One thing I understood very well was that Senator Kwankwaso is no longer the local champion that his distractors may want people to believe. People of political influence came from different states to see him and even while he was attending to us, I saw notable personalities well outside his traditional political base waiting to see him. Besides, on my way to Kano from Abuja, I observed that at least one out of every four commercial vehicles from diverse locations had a sticker of Kwankwaso’s picture pasted on its back.
Sometimes, I use to imagine the level of success, Kwankwaso’s political movement will achieve if he had not made it very personalized and conservative. I used to believe that if he had been more concerned about people keying into his vision more than being interested in the type of clothes he wants to see them wear, his movement would have been stronger.

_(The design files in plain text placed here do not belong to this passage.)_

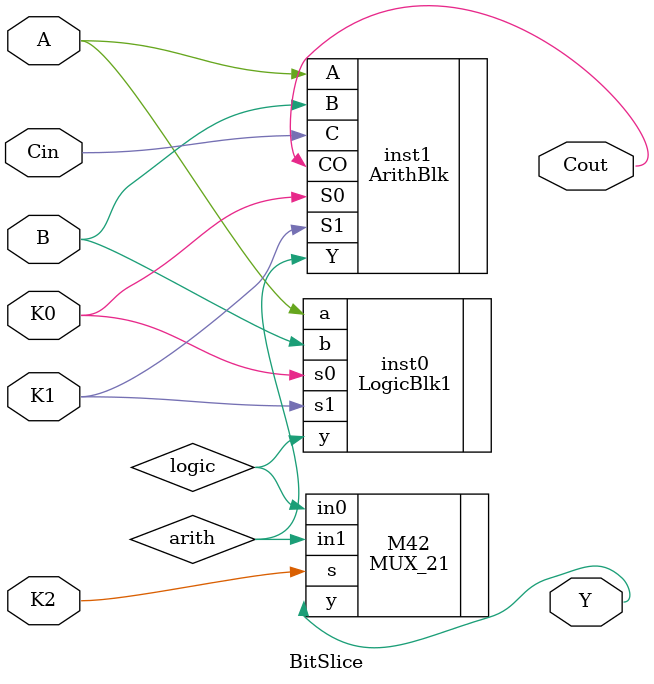
<source format=v>
`timescale 1ns / 1ps

module BitSlice(A, B, Cin, K2, K1, K0, Y, Cout);
input A, B, Cin, K2, K1, K0;
output Y, Cout;

wire logic,arith;

LogicBlk1 inst0 (.a(A), .b(B), .s0(K0), .s1(K1), .y(logic));
ArithBlk inst1 (.S1(K1), .S0(K0), .A(A), .B(B), .C(Cin), .Y(arith), .CO(Cout));
MUX_21 M42 (.in0(logic), .in1(arith), .s(K2), .y(Y));
endmodule

</source>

It was once told that, you don’t dare go to see him without a red cap on your head. Gradually, I believe his presidential ambition and his several months out of the Kano Government House must have soften that aspect of him; for the lack of red caps on our heads didn’t appear to give us any disadvantage as far as his attention towards us was concerned.
However, on our way out of his living room just at a time when I was filled with appreciation on how well he had received us even without white attires and red caps, I saw a dining table which was an exhibition of a sort. From table water to toilet paper, it carried most of the utilities you may think of branded in the Kwankwasiyya red colour. Almost every other thing in the room was either white or red. You may criticise the man all you want, but he’s not giving up on his Kwankwasiyya brand any time soon.
We were very cautious not to turn our visit into a political one, but there were two issues I had wanted to raise in my botched open letter which Kwankwaso directly and indirectly addressed. On his visit to Kano, he said it was carefully designed to achieve a win-win situation which it did. If they had allowed him visit Kano, he would have definitely demonstrated who actually has the people on his side. If they don’t, the world would know that they are afraid of him and the consequence of his visit. On his political future, he appears to be less concerned about it than most of us. From the way he appears relaxed, confident and determined, it is evident that he has a very good plan which may remain secret for a while.
May be, I was star stricken, but I must confess that Kwankwaso is not only a strong personality, but a political genius as well. Apart from Buhari, I don’t know of any politician in contemporary Nigeria who has more organic followership. What makes his even more impressive is the shorter time it took to achieve and while Buhari’s is more natural, Kwankwaso’s is more effort-driven. If he doesn’t get the presidency in 2019, it wouldn’t be for lack of trying.
One of his associates once told me that Kwankwaso’s 24 hours are virtually about politics every day. I used to consider it as an exaggeration ever since, but considering the fact that we left his house well after 12 midnight and he was still receiving people without any sign of stopping soon, I began to have a second thought. By the time I woke up in the morning after a heavy sleep and switched on my TV set only to see Kwankwaso already in Porthacourt after such a long night, my doubts were completely cleared.